Assignment: Reproduce the text of every item below word for word, leaving out the pictures.

Items from a collection:
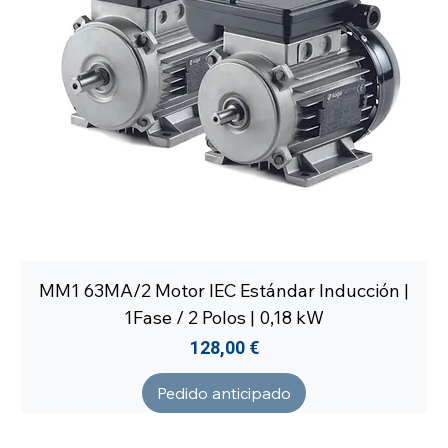
MM1 63MA/2 Motor IEC Estándar Inducción |
1Fase / 2 Polos | 0,18 kW
Precio
128,00 €
Pedido anticipado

Output below:
MM1 63MA/2 Motor IEC Estándar Inducción |
1Fase / 2 Polos | 0,18 kW
Precio
128,00 €
Pedido anticipado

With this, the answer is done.